Rheins Medical Instruments, a biotechnology company that makes bio-medical devices, is down 3.5% after it reported earnings that were “lower than expected.”
It was the fourth quarter that the company had seen negative revenue growth, with its revenue growth of 1.4% and operating income declining by 2.3%.
The company’s stock has dropped 17.8% since last June.
“We are disappointed to report that we will be unable to fulfill our financial expectations for the fourth fiscal quarter, as we anticipate our earnings per share to be below our operating earnings expectations for our prior fiscal year,” the company said in a statement.
“The company is currently evaluating our strategy to reduce our costs and enhance our profitability.”
The company said it expects to continue to focus on the development and commercialization of innovative and novel products in the medical device space.

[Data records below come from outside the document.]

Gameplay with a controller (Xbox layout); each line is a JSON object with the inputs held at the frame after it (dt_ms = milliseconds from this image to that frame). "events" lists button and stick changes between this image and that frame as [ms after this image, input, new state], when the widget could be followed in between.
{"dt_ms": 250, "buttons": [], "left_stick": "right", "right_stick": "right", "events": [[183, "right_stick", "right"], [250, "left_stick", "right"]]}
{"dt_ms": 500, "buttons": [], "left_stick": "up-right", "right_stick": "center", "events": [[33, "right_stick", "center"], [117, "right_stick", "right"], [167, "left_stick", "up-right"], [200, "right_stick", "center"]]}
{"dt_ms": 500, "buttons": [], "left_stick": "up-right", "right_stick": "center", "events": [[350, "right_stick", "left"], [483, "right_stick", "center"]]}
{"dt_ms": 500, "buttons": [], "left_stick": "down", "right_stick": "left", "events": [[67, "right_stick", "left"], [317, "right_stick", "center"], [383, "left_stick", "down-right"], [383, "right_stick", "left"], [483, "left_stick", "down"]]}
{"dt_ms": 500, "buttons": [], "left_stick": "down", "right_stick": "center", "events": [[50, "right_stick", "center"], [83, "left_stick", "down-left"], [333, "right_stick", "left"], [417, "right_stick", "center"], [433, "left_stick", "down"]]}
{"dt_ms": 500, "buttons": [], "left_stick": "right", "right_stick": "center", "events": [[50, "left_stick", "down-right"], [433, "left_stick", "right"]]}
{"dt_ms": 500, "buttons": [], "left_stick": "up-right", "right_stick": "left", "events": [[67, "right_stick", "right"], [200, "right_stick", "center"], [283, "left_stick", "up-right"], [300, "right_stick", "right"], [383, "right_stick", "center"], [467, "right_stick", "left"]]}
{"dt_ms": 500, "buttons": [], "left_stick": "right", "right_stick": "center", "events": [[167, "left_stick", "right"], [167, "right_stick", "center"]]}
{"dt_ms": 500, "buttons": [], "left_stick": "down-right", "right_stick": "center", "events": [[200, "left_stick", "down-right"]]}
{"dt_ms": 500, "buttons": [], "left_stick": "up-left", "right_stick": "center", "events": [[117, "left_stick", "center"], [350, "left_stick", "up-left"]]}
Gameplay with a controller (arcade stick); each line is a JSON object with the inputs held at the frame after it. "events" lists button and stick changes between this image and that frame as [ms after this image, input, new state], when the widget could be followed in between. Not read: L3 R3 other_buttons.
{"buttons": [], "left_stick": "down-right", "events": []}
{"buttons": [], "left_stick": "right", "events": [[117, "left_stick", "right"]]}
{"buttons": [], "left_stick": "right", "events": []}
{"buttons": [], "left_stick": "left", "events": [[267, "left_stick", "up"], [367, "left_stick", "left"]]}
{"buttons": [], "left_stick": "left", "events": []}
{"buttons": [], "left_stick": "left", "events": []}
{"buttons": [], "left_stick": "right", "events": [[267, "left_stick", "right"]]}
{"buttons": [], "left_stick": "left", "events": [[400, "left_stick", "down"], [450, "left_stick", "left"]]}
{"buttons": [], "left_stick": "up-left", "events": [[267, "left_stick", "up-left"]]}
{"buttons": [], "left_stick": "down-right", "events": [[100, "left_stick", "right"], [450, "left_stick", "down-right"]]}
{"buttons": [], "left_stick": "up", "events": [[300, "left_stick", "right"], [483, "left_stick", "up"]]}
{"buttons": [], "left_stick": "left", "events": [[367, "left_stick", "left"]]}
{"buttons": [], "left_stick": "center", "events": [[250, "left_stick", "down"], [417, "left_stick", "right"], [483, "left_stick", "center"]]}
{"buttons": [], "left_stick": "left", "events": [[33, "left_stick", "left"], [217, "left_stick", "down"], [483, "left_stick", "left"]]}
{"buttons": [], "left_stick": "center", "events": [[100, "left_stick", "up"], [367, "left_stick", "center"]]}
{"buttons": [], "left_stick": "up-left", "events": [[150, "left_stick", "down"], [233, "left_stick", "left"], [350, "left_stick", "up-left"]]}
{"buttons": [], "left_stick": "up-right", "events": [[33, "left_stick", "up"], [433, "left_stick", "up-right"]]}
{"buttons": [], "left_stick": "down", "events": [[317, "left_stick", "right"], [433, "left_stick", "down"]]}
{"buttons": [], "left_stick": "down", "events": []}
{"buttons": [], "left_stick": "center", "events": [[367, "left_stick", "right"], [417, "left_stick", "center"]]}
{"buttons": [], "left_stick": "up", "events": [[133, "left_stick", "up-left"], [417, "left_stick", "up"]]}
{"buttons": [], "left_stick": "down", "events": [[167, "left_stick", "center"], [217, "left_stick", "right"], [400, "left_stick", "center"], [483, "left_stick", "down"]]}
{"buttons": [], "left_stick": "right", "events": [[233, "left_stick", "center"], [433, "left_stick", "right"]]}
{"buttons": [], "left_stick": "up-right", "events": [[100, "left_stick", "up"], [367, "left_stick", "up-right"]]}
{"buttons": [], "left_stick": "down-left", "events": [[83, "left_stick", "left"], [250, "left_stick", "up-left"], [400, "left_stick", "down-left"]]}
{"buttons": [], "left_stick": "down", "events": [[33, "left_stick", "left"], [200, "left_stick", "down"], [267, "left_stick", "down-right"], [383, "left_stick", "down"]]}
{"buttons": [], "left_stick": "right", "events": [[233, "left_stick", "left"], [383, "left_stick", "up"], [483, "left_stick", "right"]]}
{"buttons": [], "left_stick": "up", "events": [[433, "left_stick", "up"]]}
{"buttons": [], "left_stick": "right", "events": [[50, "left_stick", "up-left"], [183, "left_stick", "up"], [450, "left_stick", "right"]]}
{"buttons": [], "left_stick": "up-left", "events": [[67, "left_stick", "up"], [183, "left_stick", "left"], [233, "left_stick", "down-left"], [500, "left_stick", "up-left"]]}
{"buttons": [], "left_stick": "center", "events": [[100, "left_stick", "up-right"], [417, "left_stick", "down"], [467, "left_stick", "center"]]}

“While we believe that our long-term success will depend on our ability to achieve our strategic and business objectives, we are confident that our future success will come from our disciplined strategy of focusing on the fundamental science, engineering and manufacturing processes that enable us to achieve superior product and clinical results,” the statement said.
The company has had mixed results in the past.
The last time the company saw negative revenue was in 2010, when it was down about $200 million in the fourth quarters.
Rheinis medical device sales in the first quarter of this year were down nearly $600 million compared to the same period last year.
The Rheini, a medical device that delivers oxygen to patients, saw revenue decline from $2.3 billion to $1.7 billion.
RheinMedical Instruments’ shares are down 3% so far this year.